Step 3: Get Repositories
Similar to increasing your request per hour count, any meaningful use case of the GitHub API will involve repositories. One of the most common use cases here is fetching a repository.
You can use this to view repositories for an authenticated user, list repositories for a different user, or list repositories for an entire organization.
The information that returns from your call depends on the scope of the tokens that you authenticated. For example, a public repository scope will generate a response for all public repositories that you can access from GitHub.com. A general “repo” scope will show both public and private repositories that you have access to on GitHub.com.
You can add a parameter that will narrow the results. For example, you could fetch only repositories you directly own, organizational repositories, or repositories used for team collaboration.
Here’s a sample code request to show you what I mean:
$ curl -i “https://api.github.com/users/defunkt/repos?type=owner”
In this case, we’re only fetching repositories owned by user defunkt.
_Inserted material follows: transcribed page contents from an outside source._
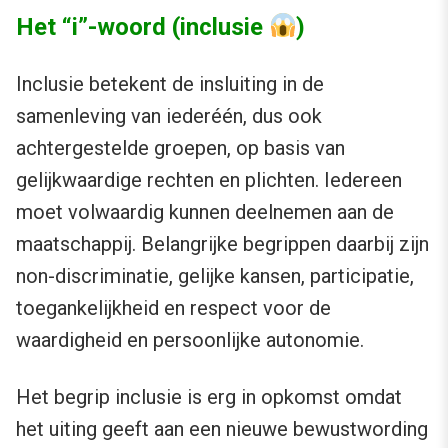
Het “i”-woord (inclusie
)
Inclusie betekent de insluiting in de
samenleving van iederéén, dus ook
achtergestelde groepen, op basis van
gelijkwaardige rechten en plichten. Iedereen
moet volwaardig kunnen deelnemen aan de
maatschappij. Belangrijke begrippen daarbij zijn
non-discriminatie, gelijke kansen, participatie,
toegankelijkheid en respect voor de
waardigheid en persoonlijke autonomie.
Het begrip inclusie is erg in opkomst omdat
het uiting geeft aan een nieuwe bewustwording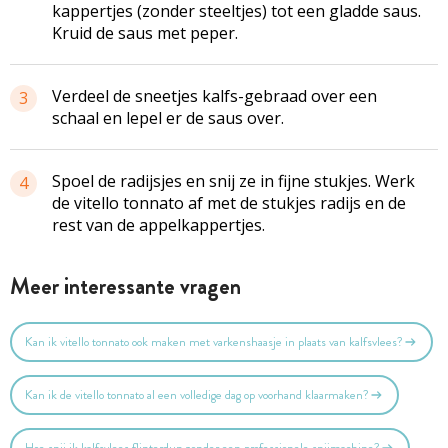
kappertjes (zonder steeltjes) tot een gladde saus.
Kruid de saus met peper.
Verdeel de sneetjes kalfs-gebraad over een
3
schaal en lepel er de saus over.
Spoel de radijsjes en snij ze in fijne stukjes. Werk
4
de vitello tonnato af met de stukjes radijs en de
rest van de appelkappertjes.
Meer interessante vragen
Kan ik vitello tonnato ook maken met varkenshaasje in plaats van kalfsvlees?
Kan ik de vitello tonnato al een volledige dag op voorhand klaarmaken?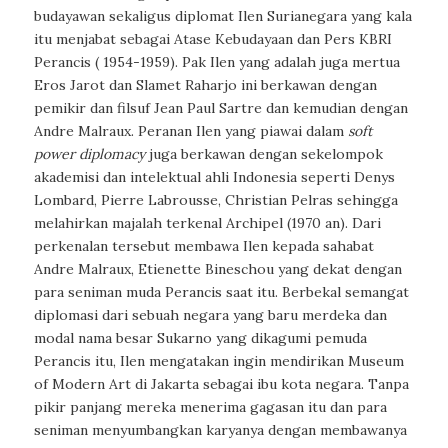
budayawan sekaligus diplomat Ilen Surianegara yang kala
itu menjabat sebagai Atase Kebudayaan dan Pers KBRI
Perancis ( 1954-1959). Pak Ilen yang adalah juga mertua
Eros Jarot dan Slamet Raharjo ini berkawan dengan
pemikir dan filsuf Jean Paul Sartre dan kemudian dengan
Andre Malraux. Peranan Ilen yang piawai dalam
soft
power diplomacy
juga berkawan dengan sekelompok
akademisi dan intelektual ahli Indonesia seperti Denys
Lombard, Pierre Labrousse, Christian Pelras sehingga
melahirkan majalah terkenal Archipel (1970 an). Dari
perkenalan tersebut membawa Ilen kepada sahabat
Andre Malraux, Etienette Bineschou yang dekat dengan
para seniman muda Perancis saat itu. Berbekal semangat
diplomasi dari sebuah negara yang baru merdeka dan
modal nama besar Sukarno yang dikagumi pemuda
Perancis itu, Ilen mengatakan ingin mendirikan Museum
of Modern Art di Jakarta sebagai ibu kota negara. Tanpa
pikir panjang mereka menerima gagasan itu dan para
seniman menyumbangkan karyanya dengan membawanya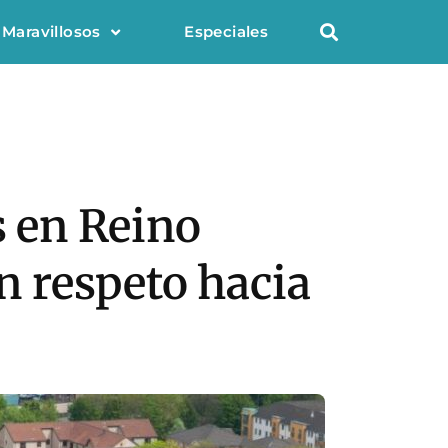
 Maravillosos
Especiales
s en Reino
en respeto hacia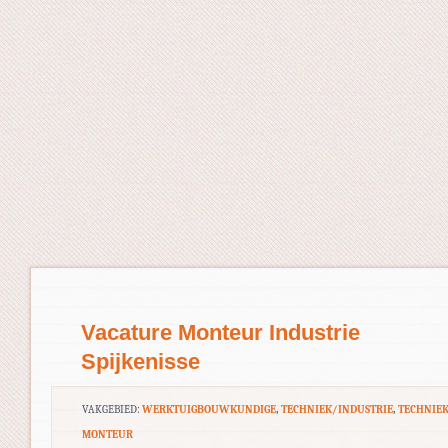
Vacature Monteur Industrie
Spijkenisse
VAKGEBIED:
WERKTUIGBOUWKUNDIGE
,
TECHNIEK/INDUSTRIE
,
TECHNIE
MONTEUR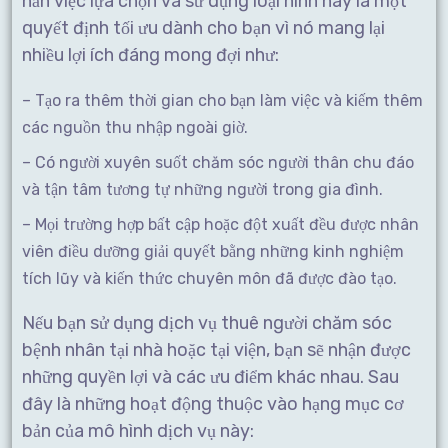
hẳn việc lựa chọn và sử dụng loại hình này là một
quyết định tối ưu dành cho bạn vì nó mang lại
nhiều lợi ích đáng mong đợi như:
– Tạo ra thêm thời gian cho bạn làm việc và kiếm thêm
các nguồn thu nhập ngoài giờ.
– Có người xuyên suốt chăm sóc người thân chu đáo
và tận tâm tương tự những người trong gia đình.
– Mọi trường hợp bất cập hoặc đột xuất đều được nhân
viên điều dưỡng giải quyết bằng những kinh nghiệm
tích lũy và kiến thức chuyên môn đã được đào tạo.
Nếu bạn sử dụng dịch vụ thuê người chăm sóc
bệnh nhân tại nhà hoặc tại viện, bạn sẽ nhận được
những quyền lợi và các ưu điểm khác nhau. Sau
đây là những hoạt động thuộc vào hạng mục cơ
bản của mô hình dịch vụ này: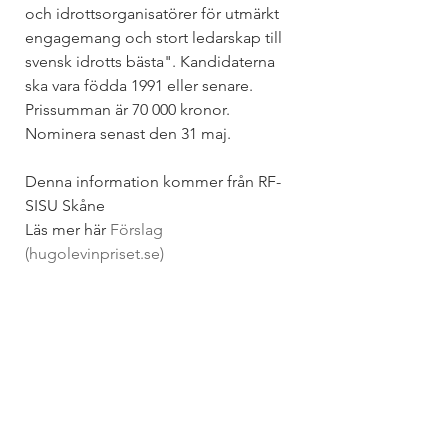
och idrottsorganisatörer för utmärkt 
engagemang och stort ledarskap till 
svensk idrotts bästa". Kandidaterna 
ska vara födda 1991 eller senare. 
Prissumman är 70 000 kronor. 
Nominera senast den 31 maj.
Denna information kommer från RF-
SISU Skåne 
Läs mer här 
Förslag 
(hugolevinpriset.se)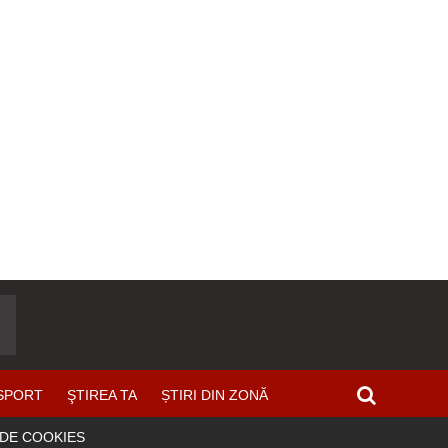
SPORT
ŞTIREA TA
ȘTIRI DIN ZONĂ
 DE COOKIES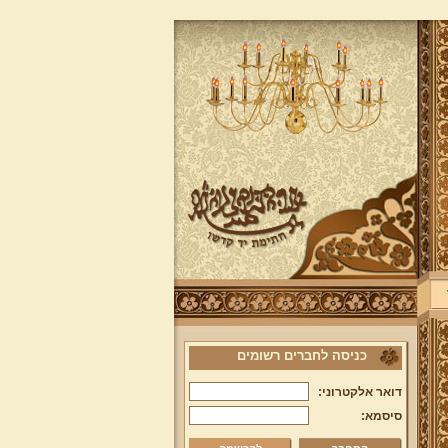
כניסה לחברים רשומים
דואר אלקטרוני:
סיסמא: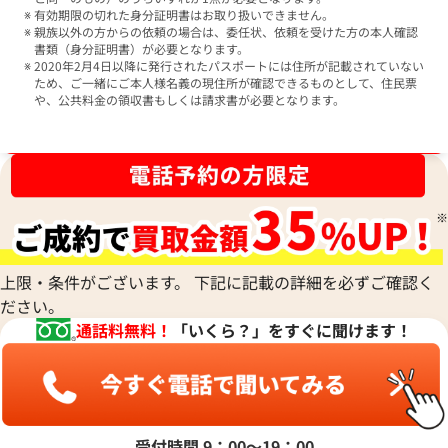
有効期限の切れた身分証明書はお取り扱いできません。
親族以外の方からの依頼の場合は、委任状、依頼を受けた方の本人確認
書類（身分証明書）が必要となります。
2020年2月4日以降に発行されたパスポートには住所が記載されていない
ため、ご一緒にご本人様名義の現住所が確認できるものとして、住民票
や、公共料金の領収書もしくは請求書が必要となります。
ブランド品買取強化中！売るなら今！
上限・条件がございます。 下記に記載の詳細を必ずご確認く
ださい。
通話料無料！
「いくら？」をすぐに聞けます！
受付時間 9：00〜19：00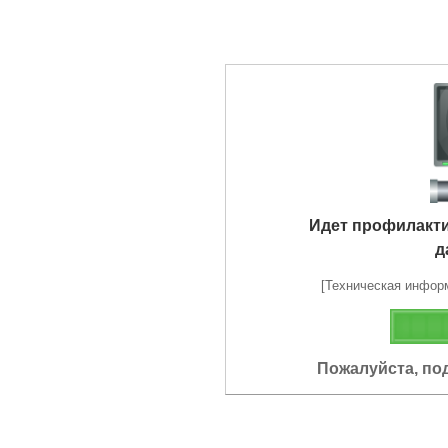
Идет профилакт
д
[Техническая информа
Пожалуйста, по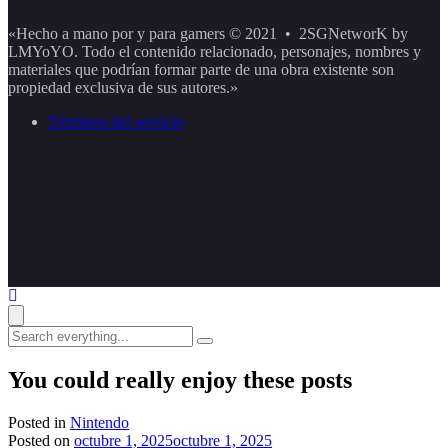
«Hecho a mano por y para gamers © 2021 • 2SGNetworK by
LMYoYO. Todo el contenido relacionado, personajes, nombres y
materiales que podrían formar parte de una obra existente son
propiedad exclusiva de sus autores.»
Términos del servicio
Search
everything...
You could really enjoy these posts
Posted in
Nintendo
Posted on
octubre 1, 2025
octubre 1, 2025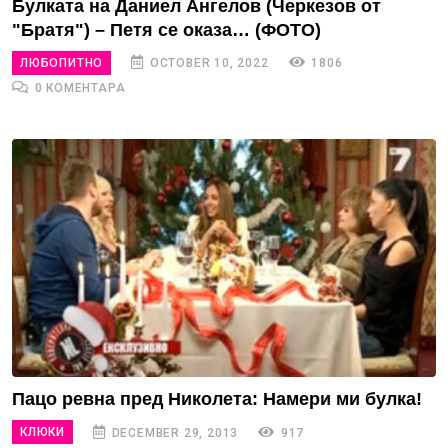
Булката на Даниел Ангелов (Черкезов от
"Братя") – Петя се оказа… (ФОТО)
ЛЮБОПИТНО
OCTOBER 10, 2022
1806
0 КОМЕНТАРА
Пацо ревна пред Николета: Намери ми булка!
КЛЮКИ
DECEMBER 29, 2013
917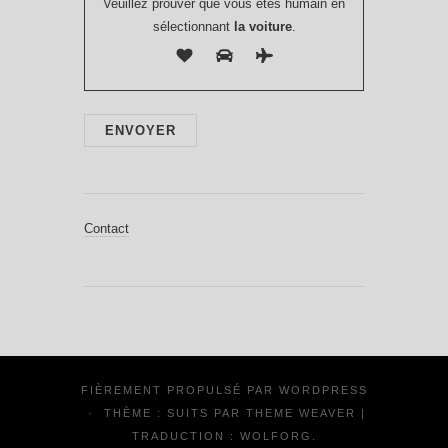
Veuillez prouver que vous êtes humain en
sélectionnant
la voiture
.
Contact
FIÈREMENT PROPULSÉ PAR
WORDPRESS
·
THÈME : SUITS PAR
THEME WEAVER
|
TRADUCTION :
WOLFORG
.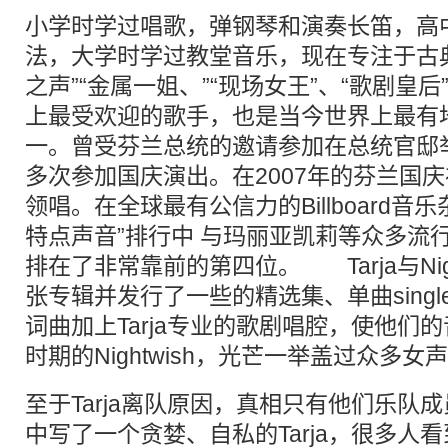
小学时学过唱歌，弹钢琴和演奏长笛，高
法，大学时学过教堂音乐，现在专注于古
之声”“金属一姐、”“现场女王”、“歌剧皇后”
上最受欢迎的歌手，也是当今世界上最有
一。曾受芬兰总统的邀请参加在总统官邸
多次参加国庆演出。在2007年的芬兰国庆礼
领唱。在全球最有公信力的Billboard音
特点声音”排行中 与玛丽亚凯莉等众多流行歌
排在了非常靠前的第四位。 Tarja与Nigh
张专辑并发行了一些的精选集、单曲single等
词曲加上Tarja专业的歌剧唱腔，使他们的音
时期的Nightwish，光芒一举盖过众多女
至于Tarja离队原因，真相只有他们乐队成
中写了一个贪婪、自私的Tarja，很多人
In addition to fetching an existing repository, the GitHub API also allows you to create a new repository. To do this, you need to POST JSON code related to the confirmation and details of the new repository. For example, you’ll need to give it a name and determine whether or not the repository is public or private.
If you create a private repository, you need to authenticate it to see it when you’re trying to retrieve information using the API. To prevent the leaking of private information, the GitHub API will return a 404 error and a “Not Found” message if you try to request information without authentication.